**HOW TO COMPLETE THIS TASK:** Please transcribe the text of every listing below line for line, leaving out the pictures.

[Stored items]

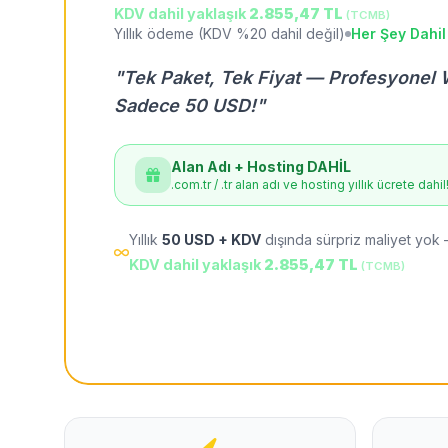
KDV dahil yaklaşık
2.855,47 TL
(TCMB)
Yıllık ödeme (KDV %20 dahil değil)
Her Şey Dahil
"Tek Paket, Tek Fiyat — Profesyonel 
Sadece 50 USD!"
Alan Adı + Hosting DAHİL
.com.tr / .tr alan adı ve hosting yıllık ücrete dahil
Yıllık
50 USD + KDV
dışında sürpriz maliyet yok 
KDV dahil yaklaşık
2.855,47 TL
(TCMB)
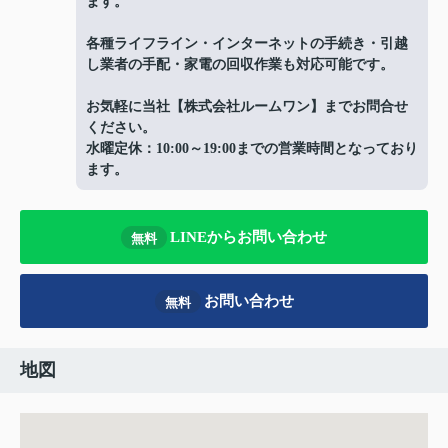
ます。
各種ライフライン・インターネットの手続き・引越
し業者の手配・家電の回収作業も対応可能です。
お気軽に当社【株式会社ルームワン】までお問合せ
ください。
水曜定休：10:00～19:00までの営業時間となっており
ます。
LINEからお問い合わせ
無料
お問い合わせ
無料
地図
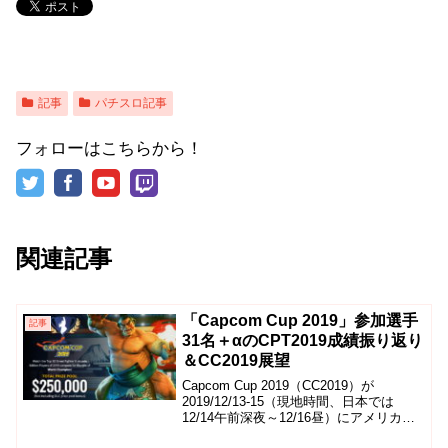
記事
パチスロ記事
フォローはこちらから！
関連記事
「Capcom Cup 2019」参加選手
記事
31名＋αのCPT2019成績振り返り
＆CC2019展望
Capcom Cup 2019（CC2019）が
2019/12/13-15（現地時間、日本では
12/14午前深夜～12/16昼）にアメリカ・
ロサンゼルスで開催されます。ここでは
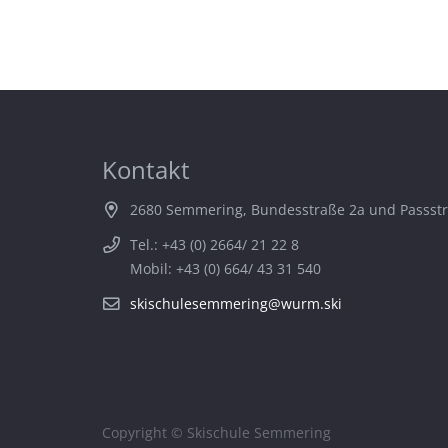
Kontakt
2680 Semmering, Bundesstraße 2a und Passst
Tel.: +43 (0) 2664/ 21 22 8
Mobil: +43 (0) 664/ 43 31 540
skischulesemmering@wurm.ski
Copyright © Skischule Semmering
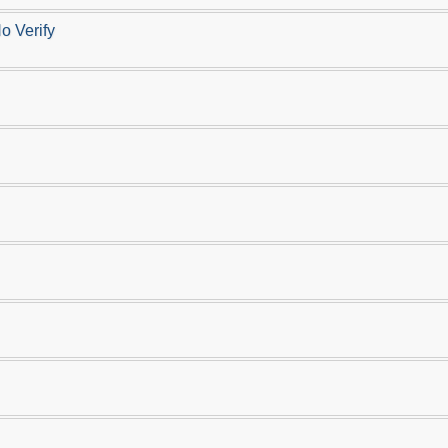
o Verify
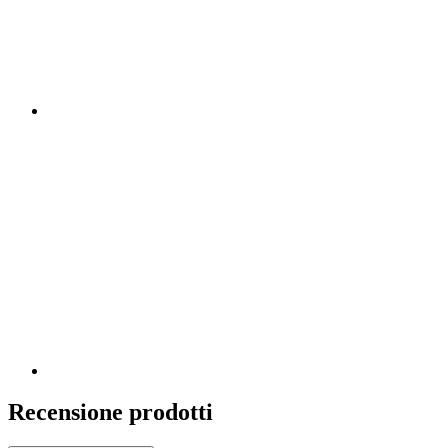
Recensione prodotti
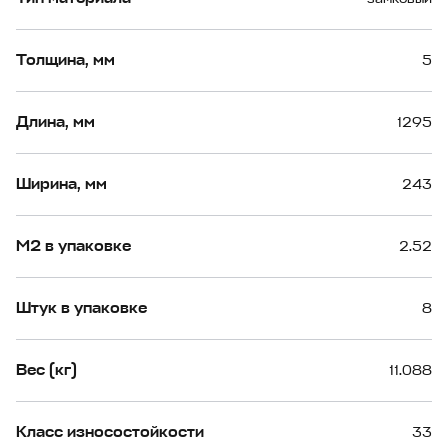
Толщина, мм
5
Длина, мм
1295
Ширина, мм
243
М2 в упаковке
2.52
Штук в упаковке
8
Вес (кг)
11.088
Класс износостойкости
33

**REPLY:**
KDV dahil yaklaşık
2.855,47 TL
(TCMB)
Yıllık ödeme (KDV %20 dahil değil)
Her Şey Dahil
"Tek Paket, Tek Fiyat — Profesyonel 
Sadece 50 USD!"
Alan Adı + Hosting DAHİL
.com.tr / .tr alan adı ve hosting yıllık ücrete dahil
Yıllık
50 USD + KDV
dışında sürpriz maliyet yok 
KDV dahil yaklaşık
2.855,47 TL
(TCMB)
ます。
各種ライフライン・インターネットの手続き・引越
し業者の手配・家電の回収作業も対応可能です。
お気軽に当社【株式会社ルームワン】までお問合せ
ください。
水曜定休：10:00～19:00までの営業時間となっており
ます。
LINEからお問い合わせ
無料
お問い合わせ
無料
地図
記事
パチスロ記事
フォローはこちらから！
関連記事
「Capcom Cup 2019」参加選手
記事
31名＋αのCPT2019成績振り返り
＆CC2019展望
Capcom Cup 2019（CC2019）が
2019/12/13-15（現地時間、日本では
12/14午前深夜～12/16昼）にアメリカ・
ロサンゼルスで開催されます。ここでは
Kontakt
2680 Semmering, Bundesstraße 2a und Passst
Tel.: +43 (0) 2664/ 21 22 8
Mobil: +43 (0) 664/ 43 31 540
skischulesemmering@wurm.ski
Copyright © Skischule Semmering
o Verify
Recensione prodotti
Толщина, мм
5
Длина, мм
1295
Ширина, мм
243
М2 в упаковке
2.52
Штук в упаковке
8
Вес (кг)
11.088
Класс износостойкости
33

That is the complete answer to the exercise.